HypTrails is a coherent approach that allows to express and compare hypotheses about human trails (categorical sequences). The fundamental model of HypTrails is a first-order Markov chain model. Hypotheses are expressed as Markov transitions and the belief in these transitions. The main idea of the Bayesian approach of HypTrails is to elicit proper Dirichlet priors from these hypotheses and compare the plausibility of hypotheses based on their marginal likelihoods and Bayes factors. For elicitation, HypTrails utilizes an adaption of the so-called (trial) roulette method.

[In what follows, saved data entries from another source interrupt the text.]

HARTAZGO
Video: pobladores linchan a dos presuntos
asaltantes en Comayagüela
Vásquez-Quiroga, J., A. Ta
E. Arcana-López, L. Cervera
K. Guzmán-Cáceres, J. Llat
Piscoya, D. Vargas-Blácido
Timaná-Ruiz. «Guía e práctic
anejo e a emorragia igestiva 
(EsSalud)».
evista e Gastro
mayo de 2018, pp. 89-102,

In the end, HypTrails provides an ordered ranking of hypotheses based on their plausibility given the data.

Paper

The initial presentation of HypTrails is provided in the following publication:

Philipp Singer, Denis Helic, Andreas Hotho and Markus Strohmaier,
HypTrails: A Bayesian Approach for Comparing Hypotheses About Human Trails on the Web,
24th International World Wide Web Conference, Florence, Italy, 2015 (Best Paper Award)  [PDF] [arXiv] [Slides] [Tutorial] [Talk] [Code]

Abstract

When users interact with the Web today, they leave sequential digital trails on a massive scale. Examples of such human trails include Web navigation, sequences of online restaurant reviews, or online music play lists. Understanding the factors that drive the production of these trails can be useful for e.g., improving underlying network structures, predicting user clicks or enhancing recommendations. In this work, we present a general approach called HypTrails for comparing a set of hypotheses about human trails on the Web, where hypotheses represent beliefs about transitions between states. Our approach utilizes Markov chain models with Bayesian inference. The main idea is to incorporate hypotheses as informative Dirichlet priors and to leverage the sensitivity of Bayes factors on the prior for comparing hypotheses with each other. For eliciting Dirichlet priors from hypotheses, we present an adaption of the so-called (trial) roulette method. We demonstrate the general mechanics and applicability of HypTrails by performing experiments with (i) synthetic trails for which we control the mechanisms that have produced them and (ii) empirical trails stemming from different domains including website navigation, business reviews and online music played. Our work expands the repertoire of methods available for studying human trails on the Web.

Implementations

Currently, HypTrails is freely available based on implementations in both Python as well as Java:

Tutorial

There is a thorough tutorial provided in the form of an IPython notebook. This tutorial goes also into the basics of Bayesian inference, Markov chain models and Dirichlet distributions. It utilizes the Python implementation.